Le point de départ de notre discernement ‑ qui a engagé toutes les communautés jésuites et toutes nos œuvres apostoliques ‑ a été notre « unité dans la diversité » des cultures, des langues et des traditions. Actuellement, la Société est composée d’environ 15 600 jésuites, dispersés dans près de 110 pays à travers le monde, avec une plus grande densité qui s’est déplacée de l’Europe vers la ceinture qui va de l’Amérique latine à l’Asie, en passant par l’Afrique[1]. Nous collaborons dans toutes les parties du monde avec des milliers de laïcs, d’autres religieux et religieuses, des prêtres diocésains, des hommes et des femmes engagés dans la même mission apostolique dans les domaines théologique et spirituel, culturel et social.

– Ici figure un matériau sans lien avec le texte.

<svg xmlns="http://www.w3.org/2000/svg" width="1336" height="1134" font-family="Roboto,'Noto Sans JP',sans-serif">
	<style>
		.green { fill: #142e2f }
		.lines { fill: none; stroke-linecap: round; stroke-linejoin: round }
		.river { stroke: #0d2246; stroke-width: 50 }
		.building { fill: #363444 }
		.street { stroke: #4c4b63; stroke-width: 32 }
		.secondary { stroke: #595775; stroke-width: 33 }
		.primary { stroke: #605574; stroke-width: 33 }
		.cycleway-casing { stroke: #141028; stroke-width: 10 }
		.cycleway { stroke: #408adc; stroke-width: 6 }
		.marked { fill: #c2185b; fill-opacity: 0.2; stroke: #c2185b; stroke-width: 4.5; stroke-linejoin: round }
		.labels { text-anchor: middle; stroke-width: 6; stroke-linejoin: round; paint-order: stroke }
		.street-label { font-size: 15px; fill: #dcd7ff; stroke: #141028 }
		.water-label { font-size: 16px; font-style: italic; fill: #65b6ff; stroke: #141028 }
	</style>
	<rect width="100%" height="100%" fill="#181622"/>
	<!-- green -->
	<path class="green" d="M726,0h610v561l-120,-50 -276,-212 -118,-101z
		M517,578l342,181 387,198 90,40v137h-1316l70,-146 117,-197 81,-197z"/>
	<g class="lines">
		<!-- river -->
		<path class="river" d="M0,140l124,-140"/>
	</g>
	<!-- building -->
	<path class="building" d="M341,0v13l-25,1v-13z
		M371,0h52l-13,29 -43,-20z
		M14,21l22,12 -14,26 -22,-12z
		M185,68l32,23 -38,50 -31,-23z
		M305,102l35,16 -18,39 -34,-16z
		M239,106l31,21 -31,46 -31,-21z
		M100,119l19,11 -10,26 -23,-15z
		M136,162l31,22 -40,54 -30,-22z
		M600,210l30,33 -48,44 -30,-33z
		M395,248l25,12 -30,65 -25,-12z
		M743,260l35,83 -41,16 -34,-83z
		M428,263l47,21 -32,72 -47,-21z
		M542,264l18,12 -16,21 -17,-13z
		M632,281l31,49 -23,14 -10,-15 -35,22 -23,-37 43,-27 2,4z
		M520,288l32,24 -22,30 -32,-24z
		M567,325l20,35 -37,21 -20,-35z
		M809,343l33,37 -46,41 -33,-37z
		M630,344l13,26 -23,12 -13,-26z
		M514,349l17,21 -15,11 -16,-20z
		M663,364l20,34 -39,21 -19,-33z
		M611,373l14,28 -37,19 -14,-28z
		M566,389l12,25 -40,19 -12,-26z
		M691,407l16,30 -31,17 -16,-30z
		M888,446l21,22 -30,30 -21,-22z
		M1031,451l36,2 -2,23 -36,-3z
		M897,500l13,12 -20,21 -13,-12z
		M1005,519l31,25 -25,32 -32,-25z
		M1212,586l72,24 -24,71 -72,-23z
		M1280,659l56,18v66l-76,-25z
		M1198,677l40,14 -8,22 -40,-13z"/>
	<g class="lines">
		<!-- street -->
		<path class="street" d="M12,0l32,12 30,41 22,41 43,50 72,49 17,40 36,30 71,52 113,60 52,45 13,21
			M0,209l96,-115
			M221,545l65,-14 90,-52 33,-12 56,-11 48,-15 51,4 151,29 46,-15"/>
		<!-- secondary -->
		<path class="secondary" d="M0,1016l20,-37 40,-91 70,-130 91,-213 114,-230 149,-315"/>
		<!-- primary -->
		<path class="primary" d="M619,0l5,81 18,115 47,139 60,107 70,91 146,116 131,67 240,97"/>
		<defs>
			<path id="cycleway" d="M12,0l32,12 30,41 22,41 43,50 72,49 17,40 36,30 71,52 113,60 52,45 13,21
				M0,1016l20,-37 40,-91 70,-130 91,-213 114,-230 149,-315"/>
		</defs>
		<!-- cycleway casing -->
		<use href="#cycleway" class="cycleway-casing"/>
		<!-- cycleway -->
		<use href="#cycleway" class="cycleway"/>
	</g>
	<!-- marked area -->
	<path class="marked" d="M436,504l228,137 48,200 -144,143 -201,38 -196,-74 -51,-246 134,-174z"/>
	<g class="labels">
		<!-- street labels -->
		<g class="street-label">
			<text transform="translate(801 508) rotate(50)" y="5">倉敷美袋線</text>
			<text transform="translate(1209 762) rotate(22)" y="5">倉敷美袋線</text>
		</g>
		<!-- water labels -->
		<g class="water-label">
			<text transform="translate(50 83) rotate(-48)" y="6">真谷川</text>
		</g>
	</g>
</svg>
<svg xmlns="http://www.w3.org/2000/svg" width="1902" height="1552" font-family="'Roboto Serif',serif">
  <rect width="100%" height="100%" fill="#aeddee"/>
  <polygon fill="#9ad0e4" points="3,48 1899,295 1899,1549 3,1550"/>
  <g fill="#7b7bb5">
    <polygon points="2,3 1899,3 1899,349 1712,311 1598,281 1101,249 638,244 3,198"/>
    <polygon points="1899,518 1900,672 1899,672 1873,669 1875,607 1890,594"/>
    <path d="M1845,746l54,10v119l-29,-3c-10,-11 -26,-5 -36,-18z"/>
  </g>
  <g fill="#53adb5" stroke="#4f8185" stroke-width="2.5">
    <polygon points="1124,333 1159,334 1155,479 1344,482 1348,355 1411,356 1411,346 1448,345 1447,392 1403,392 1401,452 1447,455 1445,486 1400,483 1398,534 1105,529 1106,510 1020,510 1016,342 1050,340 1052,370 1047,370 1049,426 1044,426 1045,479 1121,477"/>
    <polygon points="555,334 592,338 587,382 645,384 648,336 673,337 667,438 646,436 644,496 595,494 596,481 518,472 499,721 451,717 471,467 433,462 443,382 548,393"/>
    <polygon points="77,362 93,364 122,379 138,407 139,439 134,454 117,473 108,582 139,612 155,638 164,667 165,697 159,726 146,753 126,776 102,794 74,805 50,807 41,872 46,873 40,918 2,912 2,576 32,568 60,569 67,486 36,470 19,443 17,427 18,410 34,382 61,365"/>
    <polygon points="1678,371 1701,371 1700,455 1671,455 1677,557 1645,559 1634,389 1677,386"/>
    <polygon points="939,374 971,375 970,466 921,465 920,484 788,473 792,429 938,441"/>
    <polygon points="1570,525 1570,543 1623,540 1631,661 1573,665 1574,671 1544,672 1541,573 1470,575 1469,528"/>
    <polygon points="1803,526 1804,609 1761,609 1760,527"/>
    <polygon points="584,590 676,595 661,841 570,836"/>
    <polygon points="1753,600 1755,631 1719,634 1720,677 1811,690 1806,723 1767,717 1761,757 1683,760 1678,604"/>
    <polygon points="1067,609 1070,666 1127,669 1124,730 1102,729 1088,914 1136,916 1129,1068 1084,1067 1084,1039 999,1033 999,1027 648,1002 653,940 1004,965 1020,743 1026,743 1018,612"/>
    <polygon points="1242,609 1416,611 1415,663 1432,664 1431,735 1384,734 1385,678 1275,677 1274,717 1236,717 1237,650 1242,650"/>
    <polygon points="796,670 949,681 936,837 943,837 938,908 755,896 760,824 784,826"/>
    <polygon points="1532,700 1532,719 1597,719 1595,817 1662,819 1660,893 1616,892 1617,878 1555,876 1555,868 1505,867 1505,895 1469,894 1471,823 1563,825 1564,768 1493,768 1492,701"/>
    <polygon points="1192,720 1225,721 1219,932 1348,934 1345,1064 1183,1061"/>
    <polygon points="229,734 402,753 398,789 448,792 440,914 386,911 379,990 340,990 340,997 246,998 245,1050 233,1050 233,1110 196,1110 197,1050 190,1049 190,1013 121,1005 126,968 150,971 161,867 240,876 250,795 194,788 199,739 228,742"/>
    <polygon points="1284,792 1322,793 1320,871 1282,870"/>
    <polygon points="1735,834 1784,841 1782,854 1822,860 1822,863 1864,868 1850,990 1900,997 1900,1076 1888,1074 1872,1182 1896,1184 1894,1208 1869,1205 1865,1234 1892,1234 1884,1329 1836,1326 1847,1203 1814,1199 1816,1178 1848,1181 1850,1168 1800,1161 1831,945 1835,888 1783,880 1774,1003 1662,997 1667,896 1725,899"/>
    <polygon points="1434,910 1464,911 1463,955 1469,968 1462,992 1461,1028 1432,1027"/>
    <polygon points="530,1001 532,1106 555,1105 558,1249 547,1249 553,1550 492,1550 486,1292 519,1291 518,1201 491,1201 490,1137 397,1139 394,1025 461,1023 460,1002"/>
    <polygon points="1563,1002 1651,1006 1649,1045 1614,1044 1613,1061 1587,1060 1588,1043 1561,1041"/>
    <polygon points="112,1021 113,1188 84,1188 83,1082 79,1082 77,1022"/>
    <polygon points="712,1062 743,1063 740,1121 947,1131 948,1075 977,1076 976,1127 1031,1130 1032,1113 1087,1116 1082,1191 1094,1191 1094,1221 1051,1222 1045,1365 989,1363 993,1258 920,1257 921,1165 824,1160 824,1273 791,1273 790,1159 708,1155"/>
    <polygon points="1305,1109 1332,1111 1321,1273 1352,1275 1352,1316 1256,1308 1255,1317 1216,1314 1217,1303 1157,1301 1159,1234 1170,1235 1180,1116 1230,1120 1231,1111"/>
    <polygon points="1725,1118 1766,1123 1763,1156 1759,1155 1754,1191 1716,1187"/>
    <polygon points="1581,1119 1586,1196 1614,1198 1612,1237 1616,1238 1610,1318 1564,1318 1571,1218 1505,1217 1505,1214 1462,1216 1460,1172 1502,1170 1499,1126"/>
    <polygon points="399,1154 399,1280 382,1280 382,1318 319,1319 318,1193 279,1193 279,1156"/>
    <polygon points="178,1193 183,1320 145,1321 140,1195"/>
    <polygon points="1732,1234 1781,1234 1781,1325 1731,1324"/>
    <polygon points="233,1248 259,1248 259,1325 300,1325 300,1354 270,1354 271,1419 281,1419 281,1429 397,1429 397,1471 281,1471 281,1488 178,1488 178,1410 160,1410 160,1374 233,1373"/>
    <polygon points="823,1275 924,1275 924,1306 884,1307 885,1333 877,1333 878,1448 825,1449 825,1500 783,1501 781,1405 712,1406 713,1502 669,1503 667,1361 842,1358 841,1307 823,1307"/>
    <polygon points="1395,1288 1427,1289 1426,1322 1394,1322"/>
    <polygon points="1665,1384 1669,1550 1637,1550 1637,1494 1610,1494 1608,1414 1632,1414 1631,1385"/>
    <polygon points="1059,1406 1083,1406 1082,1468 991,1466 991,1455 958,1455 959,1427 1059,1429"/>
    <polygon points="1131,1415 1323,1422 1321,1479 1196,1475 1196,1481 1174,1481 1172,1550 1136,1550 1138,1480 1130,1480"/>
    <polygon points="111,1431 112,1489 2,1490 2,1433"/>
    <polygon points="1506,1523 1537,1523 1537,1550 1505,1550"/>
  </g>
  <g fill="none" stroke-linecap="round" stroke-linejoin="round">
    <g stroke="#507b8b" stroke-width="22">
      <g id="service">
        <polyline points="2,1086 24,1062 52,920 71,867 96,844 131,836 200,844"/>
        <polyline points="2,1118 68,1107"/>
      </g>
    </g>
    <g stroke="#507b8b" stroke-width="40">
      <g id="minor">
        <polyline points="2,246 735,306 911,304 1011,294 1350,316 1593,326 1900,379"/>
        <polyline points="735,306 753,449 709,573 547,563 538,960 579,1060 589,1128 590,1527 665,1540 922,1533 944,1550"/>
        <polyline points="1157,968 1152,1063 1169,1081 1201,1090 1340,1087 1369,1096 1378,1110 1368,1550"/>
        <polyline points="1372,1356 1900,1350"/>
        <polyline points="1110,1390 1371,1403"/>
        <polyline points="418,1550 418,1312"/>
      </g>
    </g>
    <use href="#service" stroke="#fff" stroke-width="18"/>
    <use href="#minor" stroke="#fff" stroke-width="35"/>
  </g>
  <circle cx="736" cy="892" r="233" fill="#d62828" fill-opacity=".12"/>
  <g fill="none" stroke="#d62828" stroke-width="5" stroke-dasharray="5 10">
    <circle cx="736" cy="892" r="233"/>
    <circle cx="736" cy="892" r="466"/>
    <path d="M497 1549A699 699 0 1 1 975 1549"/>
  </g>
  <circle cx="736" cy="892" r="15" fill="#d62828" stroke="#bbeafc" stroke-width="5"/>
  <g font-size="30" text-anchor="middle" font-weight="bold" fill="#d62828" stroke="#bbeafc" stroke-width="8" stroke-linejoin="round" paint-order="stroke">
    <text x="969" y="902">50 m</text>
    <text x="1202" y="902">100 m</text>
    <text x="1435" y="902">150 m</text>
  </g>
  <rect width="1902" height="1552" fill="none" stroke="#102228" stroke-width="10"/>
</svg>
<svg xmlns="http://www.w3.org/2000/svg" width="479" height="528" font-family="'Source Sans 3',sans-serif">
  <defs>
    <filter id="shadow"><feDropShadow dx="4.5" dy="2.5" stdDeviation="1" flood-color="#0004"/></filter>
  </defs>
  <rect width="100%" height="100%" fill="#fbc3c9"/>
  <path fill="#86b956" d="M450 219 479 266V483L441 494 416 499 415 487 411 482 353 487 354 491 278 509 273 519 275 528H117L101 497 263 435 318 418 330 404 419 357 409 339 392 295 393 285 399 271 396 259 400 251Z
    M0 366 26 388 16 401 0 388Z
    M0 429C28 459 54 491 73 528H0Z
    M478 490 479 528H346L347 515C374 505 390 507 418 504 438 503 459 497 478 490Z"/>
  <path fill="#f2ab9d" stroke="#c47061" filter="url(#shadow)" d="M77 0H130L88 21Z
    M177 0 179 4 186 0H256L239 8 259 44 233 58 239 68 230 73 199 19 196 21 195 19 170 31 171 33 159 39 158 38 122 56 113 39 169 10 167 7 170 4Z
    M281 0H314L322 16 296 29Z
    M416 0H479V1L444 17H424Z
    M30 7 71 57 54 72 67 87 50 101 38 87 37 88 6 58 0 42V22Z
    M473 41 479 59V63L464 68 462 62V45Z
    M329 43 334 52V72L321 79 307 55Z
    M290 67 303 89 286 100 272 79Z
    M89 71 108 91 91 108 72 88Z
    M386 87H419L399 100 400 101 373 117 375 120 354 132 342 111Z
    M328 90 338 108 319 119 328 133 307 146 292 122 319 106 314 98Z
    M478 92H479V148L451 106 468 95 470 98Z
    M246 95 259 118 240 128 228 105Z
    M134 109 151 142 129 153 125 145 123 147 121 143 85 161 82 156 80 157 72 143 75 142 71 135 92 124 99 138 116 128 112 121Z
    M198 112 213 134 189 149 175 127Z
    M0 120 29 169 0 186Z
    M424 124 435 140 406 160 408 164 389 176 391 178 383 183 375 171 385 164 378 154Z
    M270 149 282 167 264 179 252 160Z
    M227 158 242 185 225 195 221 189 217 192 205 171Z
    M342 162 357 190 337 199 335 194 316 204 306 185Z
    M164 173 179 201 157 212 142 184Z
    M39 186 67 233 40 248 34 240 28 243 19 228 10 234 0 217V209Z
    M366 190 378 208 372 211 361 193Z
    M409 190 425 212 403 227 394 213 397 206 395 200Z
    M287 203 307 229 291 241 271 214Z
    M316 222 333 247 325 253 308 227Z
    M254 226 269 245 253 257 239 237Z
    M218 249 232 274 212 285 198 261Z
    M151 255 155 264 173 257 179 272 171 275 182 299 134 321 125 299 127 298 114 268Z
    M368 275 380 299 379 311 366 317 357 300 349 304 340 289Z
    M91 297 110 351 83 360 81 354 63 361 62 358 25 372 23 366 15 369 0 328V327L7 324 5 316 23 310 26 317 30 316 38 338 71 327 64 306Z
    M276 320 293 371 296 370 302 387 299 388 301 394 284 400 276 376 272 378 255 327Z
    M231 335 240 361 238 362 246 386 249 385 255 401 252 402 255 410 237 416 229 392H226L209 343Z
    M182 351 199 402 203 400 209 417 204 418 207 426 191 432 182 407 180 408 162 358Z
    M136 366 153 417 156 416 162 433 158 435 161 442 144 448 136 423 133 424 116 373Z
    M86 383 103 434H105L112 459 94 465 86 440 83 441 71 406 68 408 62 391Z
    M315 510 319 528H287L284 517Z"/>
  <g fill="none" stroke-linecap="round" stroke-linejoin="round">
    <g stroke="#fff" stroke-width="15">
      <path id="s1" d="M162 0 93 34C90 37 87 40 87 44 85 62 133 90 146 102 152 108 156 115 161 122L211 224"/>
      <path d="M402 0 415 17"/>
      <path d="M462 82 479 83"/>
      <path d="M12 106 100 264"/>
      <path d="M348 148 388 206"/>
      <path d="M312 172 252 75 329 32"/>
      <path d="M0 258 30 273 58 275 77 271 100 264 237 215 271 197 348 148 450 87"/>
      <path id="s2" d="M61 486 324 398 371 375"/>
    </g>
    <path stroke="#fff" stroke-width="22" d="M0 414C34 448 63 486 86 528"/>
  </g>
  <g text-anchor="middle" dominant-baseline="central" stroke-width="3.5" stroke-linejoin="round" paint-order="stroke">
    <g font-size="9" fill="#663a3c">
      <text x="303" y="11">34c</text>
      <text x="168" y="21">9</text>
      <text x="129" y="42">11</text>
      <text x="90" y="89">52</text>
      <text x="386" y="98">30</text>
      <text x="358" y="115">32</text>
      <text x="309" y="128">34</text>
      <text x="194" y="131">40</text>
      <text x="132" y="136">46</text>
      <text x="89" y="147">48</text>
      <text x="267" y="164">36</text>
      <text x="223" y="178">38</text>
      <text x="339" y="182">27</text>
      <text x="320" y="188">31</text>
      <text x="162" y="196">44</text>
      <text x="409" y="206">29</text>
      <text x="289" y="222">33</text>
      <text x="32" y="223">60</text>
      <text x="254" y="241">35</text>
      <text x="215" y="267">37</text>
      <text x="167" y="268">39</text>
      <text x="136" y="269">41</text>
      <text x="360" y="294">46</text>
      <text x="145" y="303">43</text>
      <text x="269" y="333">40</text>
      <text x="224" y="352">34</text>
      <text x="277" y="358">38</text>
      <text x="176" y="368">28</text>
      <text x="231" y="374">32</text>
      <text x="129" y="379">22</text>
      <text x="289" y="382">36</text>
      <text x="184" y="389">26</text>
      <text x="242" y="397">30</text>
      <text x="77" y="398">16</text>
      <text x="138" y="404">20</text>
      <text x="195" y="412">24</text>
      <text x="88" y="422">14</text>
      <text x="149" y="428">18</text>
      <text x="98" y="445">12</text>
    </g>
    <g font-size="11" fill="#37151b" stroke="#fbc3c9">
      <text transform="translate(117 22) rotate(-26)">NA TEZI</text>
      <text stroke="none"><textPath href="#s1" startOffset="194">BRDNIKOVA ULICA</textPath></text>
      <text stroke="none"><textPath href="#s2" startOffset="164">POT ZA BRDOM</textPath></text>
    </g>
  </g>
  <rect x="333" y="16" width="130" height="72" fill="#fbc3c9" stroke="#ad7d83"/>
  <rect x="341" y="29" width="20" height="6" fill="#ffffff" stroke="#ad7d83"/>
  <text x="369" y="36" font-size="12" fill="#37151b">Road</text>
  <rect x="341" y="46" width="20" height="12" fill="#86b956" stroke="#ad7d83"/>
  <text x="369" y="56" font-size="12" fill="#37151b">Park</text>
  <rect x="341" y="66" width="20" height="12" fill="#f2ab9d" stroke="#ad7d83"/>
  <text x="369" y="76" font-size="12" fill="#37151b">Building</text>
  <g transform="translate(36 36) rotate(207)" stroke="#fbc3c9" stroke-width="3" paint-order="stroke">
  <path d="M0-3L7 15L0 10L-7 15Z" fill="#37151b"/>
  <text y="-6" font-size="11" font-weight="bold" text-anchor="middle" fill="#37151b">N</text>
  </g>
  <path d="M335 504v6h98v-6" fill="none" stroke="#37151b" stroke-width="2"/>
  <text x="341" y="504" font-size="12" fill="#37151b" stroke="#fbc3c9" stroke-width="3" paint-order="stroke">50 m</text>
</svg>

Ce riche processus d’écoute et de discernement nous a permis de présenter au Saint-Père quatre préférences apostoliques universelles : l) Indiquer le chemin vers Dieu à travers les Exercices spirituels et le discernement ; 2) Marcher avec les pauvres, les exclus du monde, les blessés dans leur dignité, dans une mission de réconciliation et de justice ; 3) Accompagner les jeunes dans la création d’un avenir d’espérance ; 4) Collaborer aux soins de la  maison commune .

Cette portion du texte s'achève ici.